Personal information
- Born: June 23, 1981 (age 45) Windsor, Ontario, Canada
- Listed height: 5 ft 11 in (1.80 m)
- Listed weight: 205 lb (93 kg)

Career information
- High school: Herman (Windsor)
- College: Stanford (2000–2004)
- NFL draft: 2005: 3rd round, 66th overall pick
- CFL draft: 2004: 1st round, 5th overall pick

Career history

Playing
- St. Louis Rams (2005–2010); Washington Redskins (2011); Philadelphia Eagles (2012)*;
- * Offseason or practice squad member only

Coaching
- Memphis Express (2019) Secondary coach;

Career NFL statistics
- Total tackles: 454
- Sacks: 5.5
- Forced fumbles: 16
- Fumble recoveries: 8
- Interceptions: 25
- Defensive touchdowns: 2
- Stats at Pro Football Reference

= Oshiomogho Atogwe =

Canadian football player (born 1981)

Oshiomogho Isaac "O.J." Atogwe (born June 23, 1981) is a Canadian former professional football player who was a safety in the National Football League (NFL). He was selected by the St. Louis Rams in the third round of the 2005 NFL draft. He played college football for the Stanford Cardinal. Atogwe was also a member of the Washington Redskins and Philadelphia Eagles.

==Early life==
Atogwe attended high school at W.F. Herman Secondary School in Windsor, Ontario, Canada. While he was there he starred in football, soccer, basketball, and track and field. In basketball, he was a three-time All-City selection and was the league MVP as a senior. Atogwe was named All-Canada, All-Ontario and All-Academic. In football, he was a two-year starter at running back and cornerback and was named the league's Defensive MVP in 1999, under head coach Harry Lumley. He was also All-city as a running back. He was a league MVP in basketball as a senior and three-time All-City selection and competed in the long jump (OFSAA Gold Medalist - 2000), triple jump (OFSAA Silver Medalist - 2000) and 200-metre dash (22.8) in track.

The data ->
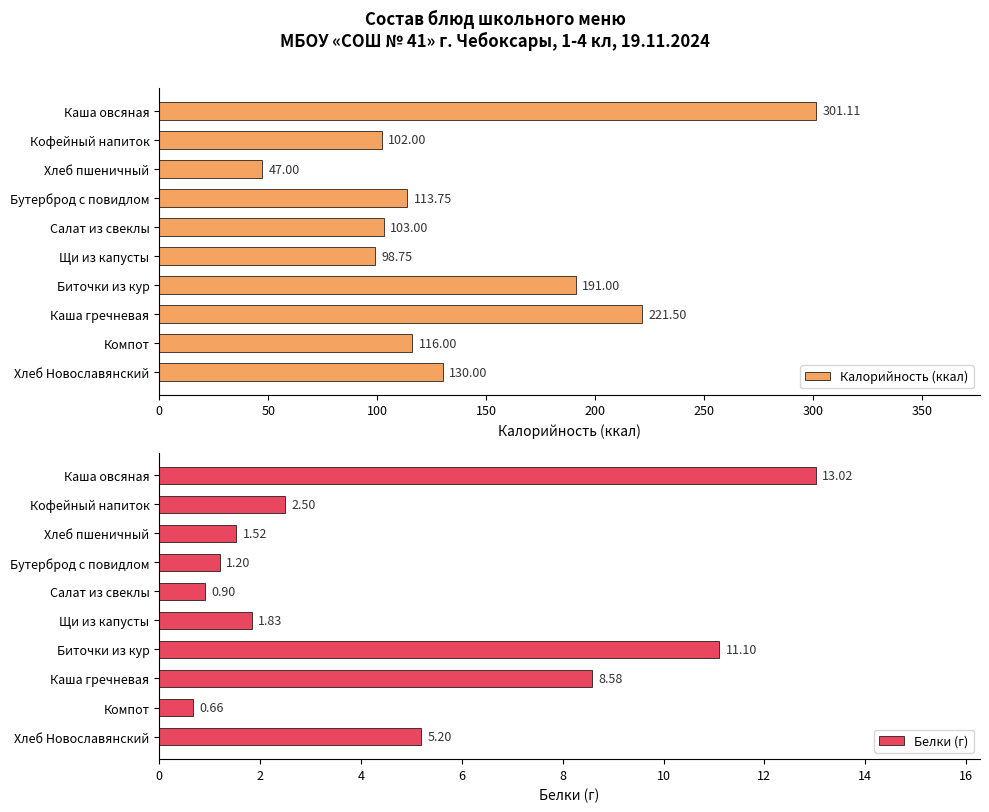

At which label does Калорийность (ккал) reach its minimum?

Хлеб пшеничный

Exercise description -> Write out the full Oshiomogho Atogwe profile again, word for word.

Answer to the exercise ->
Personal information
- Born: June 23, 1981 (age 45) Windsor, Ontario, Canada
- Listed height: 5 ft 11 in (1.80 m)
- Listed weight: 205 lb (93 kg)

Career information
- High school: Herman (Windsor)
- College: Stanford (2000–2004)
- NFL draft: 2005: 3rd round, 66th overall pick
- CFL draft: 2004: 1st round, 5th overall pick

Career history

Playing
- St. Louis Rams (2005–2010); Washington Redskins (2011); Philadelphia Eagles (2012)*;
- * Offseason or practice squad member only

Coaching
- Memphis Express (2019) Secondary coach;

Career NFL statistics
- Total tackles: 454
- Sacks: 5.5
- Forced fumbles: 16
- Fumble recoveries: 8
- Interceptions: 25
- Defensive touchdowns: 2
- Stats at Pro Football Reference

= Oshiomogho Atogwe =

Canadian football player (born 1981)

Oshiomogho Isaac "O.J." Atogwe (born June 23, 1981) is a Canadian former professional football player who was a safety in the National Football League (NFL). He was selected by the St. Louis Rams in the third round of the 2005 NFL draft. He played college football for the Stanford Cardinal. Atogwe was also a member of the Washington Redskins and Philadelphia Eagles.

==Early life==
Atogwe attended high school at W.F. Herman Secondary School in Windsor, Ontario, Canada. While he was there he starred in football, soccer, basketball, and track and field. In basketball, he was a three-time All-City selection and was the league MVP as a senior. Atogwe was named All-Canada, All-Ontario and All-Academic. In football, he was a two-year starter at running back and cornerback and was named the league's Defensive MVP in 1999, under head coach Harry Lumley. He was also All-city as a running back. He was a league MVP in basketball as a senior and three-time All-City selection and competed in the long jump (OFSAA Gold Medalist - 2000), triple jump (OFSAA Silver Medalist - 2000) and 200-metre dash (22.8) in track.